We released the VHDL code of a new mid-range core hardware implementation of Keccak.
The new implementation takes inspiration from the work of Bernhard Jungk and Jürgen Apfelbeck presented at ReConFig 2011. It cuts Keccak's state in typically 2 or 4 pieces, so naturally fitting between the fast core (1 piece) and Jungk and Apfelbeck's compact implementation (8 pieces). As a result, we get a circuit not as fast as the fast core but more compact.
The implementation is parametrized by Nb, which determines the amount of folding. With Nb=2, the Keccak-f permutation is computed in 74 clock cycles, and in 124 clock cycles with Nb=4. Higher values of Nb are possible, although not the main target of our new architecture.
We made some preliminary synthesis of this mid-range core and evaluated the corresponding throughput, with the same STM 130 nm technology used for the other implementations of Keccak.
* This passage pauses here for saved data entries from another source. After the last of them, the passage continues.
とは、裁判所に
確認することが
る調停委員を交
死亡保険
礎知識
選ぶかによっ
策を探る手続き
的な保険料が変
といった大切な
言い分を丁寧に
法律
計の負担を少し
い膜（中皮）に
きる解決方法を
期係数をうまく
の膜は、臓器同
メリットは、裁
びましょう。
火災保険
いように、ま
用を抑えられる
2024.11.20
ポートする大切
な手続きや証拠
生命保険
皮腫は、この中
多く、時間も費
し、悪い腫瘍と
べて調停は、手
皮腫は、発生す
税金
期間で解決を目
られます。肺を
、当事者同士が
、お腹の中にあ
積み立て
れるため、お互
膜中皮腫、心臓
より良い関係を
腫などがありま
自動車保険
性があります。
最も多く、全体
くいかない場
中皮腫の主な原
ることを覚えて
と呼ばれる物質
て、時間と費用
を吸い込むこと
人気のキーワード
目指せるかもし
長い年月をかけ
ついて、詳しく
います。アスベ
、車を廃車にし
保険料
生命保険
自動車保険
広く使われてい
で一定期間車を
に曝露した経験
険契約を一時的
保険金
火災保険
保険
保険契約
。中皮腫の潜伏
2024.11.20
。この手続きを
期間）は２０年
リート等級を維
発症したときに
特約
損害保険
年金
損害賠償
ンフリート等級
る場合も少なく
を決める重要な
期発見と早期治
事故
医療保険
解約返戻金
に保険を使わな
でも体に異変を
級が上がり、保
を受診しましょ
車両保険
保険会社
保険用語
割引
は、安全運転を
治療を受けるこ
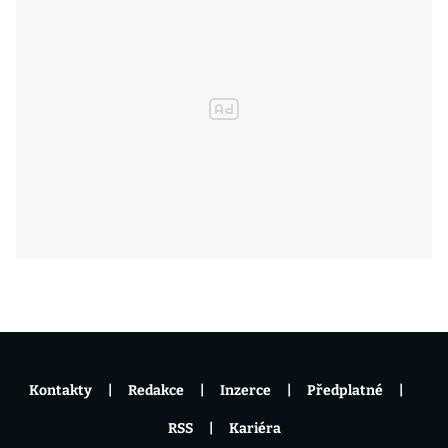
Kontakty
Redakce
Inzerce
Předplatné
RSS
Kariéra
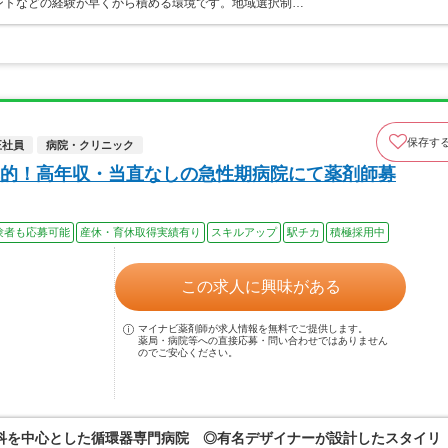
ントなどの経験が早くから積める環境です。地域選択制…
保存す
正社員
病院・クリニック
的！高年収・当直なしの急性期病院にて薬剤師募
験者も応募可能
産休・育休取得実績有り
スキルアップ
駅チカ
積極採用中
この求人に興味がある
マイナビ薬剤師が求人情報を無料でご提供します。
薬局・病院等への直接応募・問い合わせではありません
のでご安心ください。
科を中心とした循環器専門病院 ◎有名デザイナーが設計したスタイリ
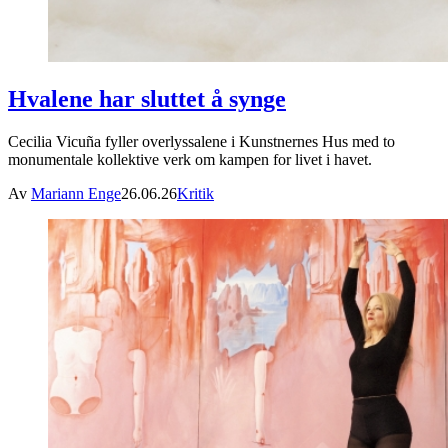
Hvalene har sluttet å synge
Cecilia Vicuña fyller overlyssalene i Kunstnernes Hus med to
monumentale kollektive verk om kampen for livet i havet.
Av
Mariann Enge
26.06.26
Kritik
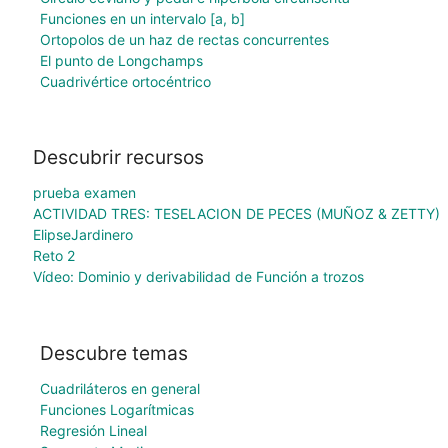
Funciones en un intervalo [a, b]
Ortopolos de un haz de rectas concurrentes
El punto de Longchamps
Cuadrivértice ortocéntrico
Descubrir recursos
prueba examen
ACTIVIDAD TRES: TESELACION DE PECES (MUÑOZ & ZETTY)
ElipseJardinero
Reto 2
Vídeo: Dominio y derivabilidad de Función a trozos
Descubre temas
Cuadriláteros en general
Funciones Logarítmicas
Regresión Lineal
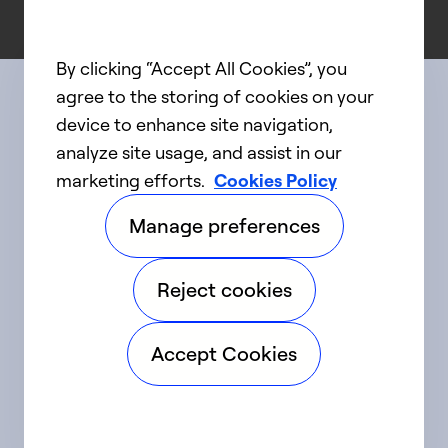
By clicking “Accept All Cookies”, you
agree to the storing of cookies on your
device to enhance site navigation,
Connect with us
analyze site usage, and assist in our
marketing efforts.
Cookies Policy
linkedIn
twitter
facebook
youtube
Manage preferences
©2025 Carrier. Tous droits réservés.
Reject cookies
Accessibilité
Avis sur la confidentialité
Accept Cookies
Conditions d'utilisation
Parlez fort
Sitemap
Préférences en matière de témoins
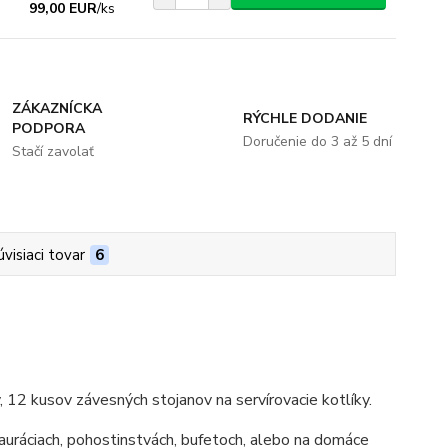
99,00 EUR
/
ks
ZÁKAZNÍCKA
RÝCHLE DODANIE
PODPORA
Doručenie do 3 až 5 dní
Stačí zavolať
úvisiaci tovar
6
 12 kusov závesných stojanov na servírovacie kotlíky.
štauráciach, pohostinstvách, bufetoch, alebo na domáce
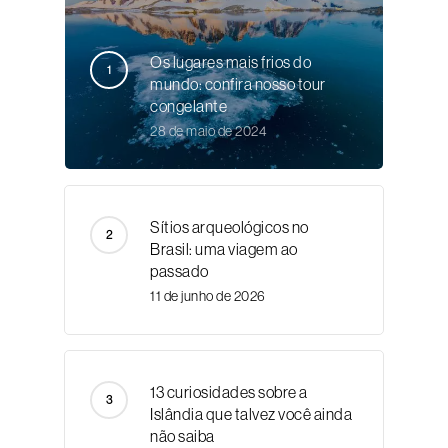
Os lugares mais frios do
mundo: confira nosso tour
congelante
28 de maio de 2024
Sítios arqueológicos no
Brasil: uma viagem ao
passado
11 de junho de 2026
13 curiosidades sobre a
Islândia que talvez você ainda
não saiba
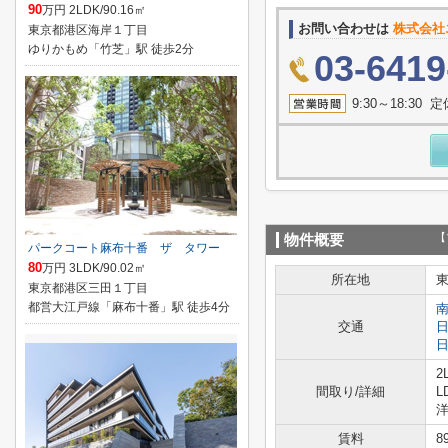
90
万円 2LDK/90.16㎡
お問い合わせは
株式会社
東京都港区海岸１丁目
ゆりかもめ「竹芝」駅 徒歩2分
03-6419
9:30～18:3
【
物件概要
パークコート麻布十番 ザ タワー
80
万円 3LDK/90.02㎡
所在地
東京都港区三田１丁目
都営大江戸線「麻布十番」駅 徒歩4分
交通
2
間取り/詳細
L
洋
賃料
8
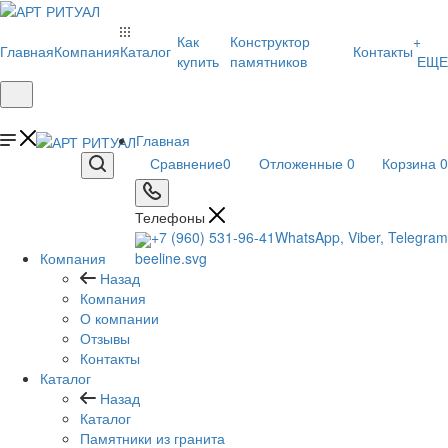
Как
Конструктор
+
Главная
Компания
Каталог
Контакты
купить
памятников
ЕЩЕ
Главная
Сравнение
0
Отложенные
0
Корзина
0
Телефоны
+7 (960) 531-96-41
WhatsApp, Viber, Telegram
Компания
Назад
Компания
О компании
Отзывы
Контакты
Каталог
Назад
Каталог
Памятники из гранита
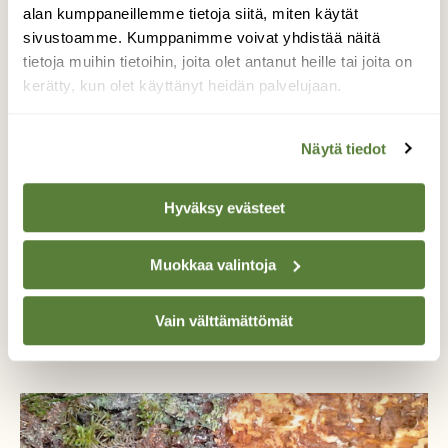
alan kumppaneillemme tietoja siitä, miten käytät
sivustoamme. Kumppanimme voivat yhdistää näitä
tietoja muihin tietoihin, joita olet antanut heille tai joita on
kerätty, kun olet käyttänyt heidän palvelujaan.
Näytä tiedot
Hyväksy evästeet
Muokkaa valintoja
Vain välttämättömät
BLOGI: SULKAVAN HAVAINTOVIHKO
Maakotka palaa takaisin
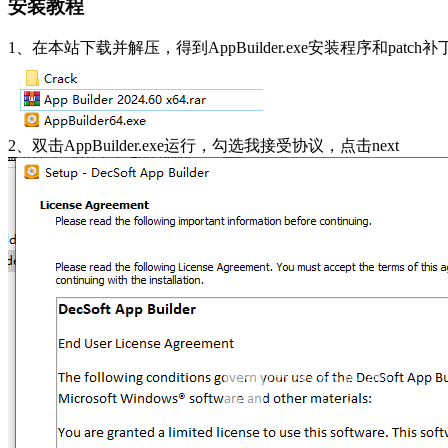
安装教程
1、在本站下载并解压，得到AppBuilder.exe安装程序和patch补
2、双击AppBuilder.exe运行，勾选我接受协议，点击next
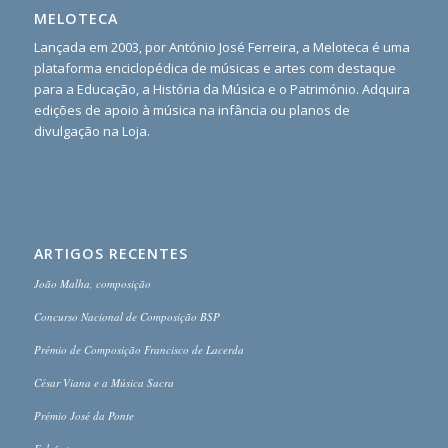
MELOTECA
Lançada em 2003, por António José Ferreira, a Meloteca é uma
plataforma enciclopédica de músicas e artes com destaque
para a Educação, a História da Música e o Património. Adquira
edições de apoio à música na infância ou planos de
divulgação na Loja.
ARTIGOS RECENTES
João Malha, composição
Concurso Nacional de Composição BSP
Prémio de Composição Francisco de Lacerda
César Viana e a Música Sacra
Prémio José da Ponte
At 500MHz, we can reach a throughput of 5.6 Gbit/s in 28 kGE with Nb=2 or 3.6 Gbit/s in 22 kGE with Nb=4. As a comparison at the same frequency, the fast core processes 21.3 Gbit/s and requires 48 kGE. (In all cases, the throughput is for a rate of 1024 bits.)
We will report more data and a description of the architecture in an up-coming release of the Keccak implementation overview document.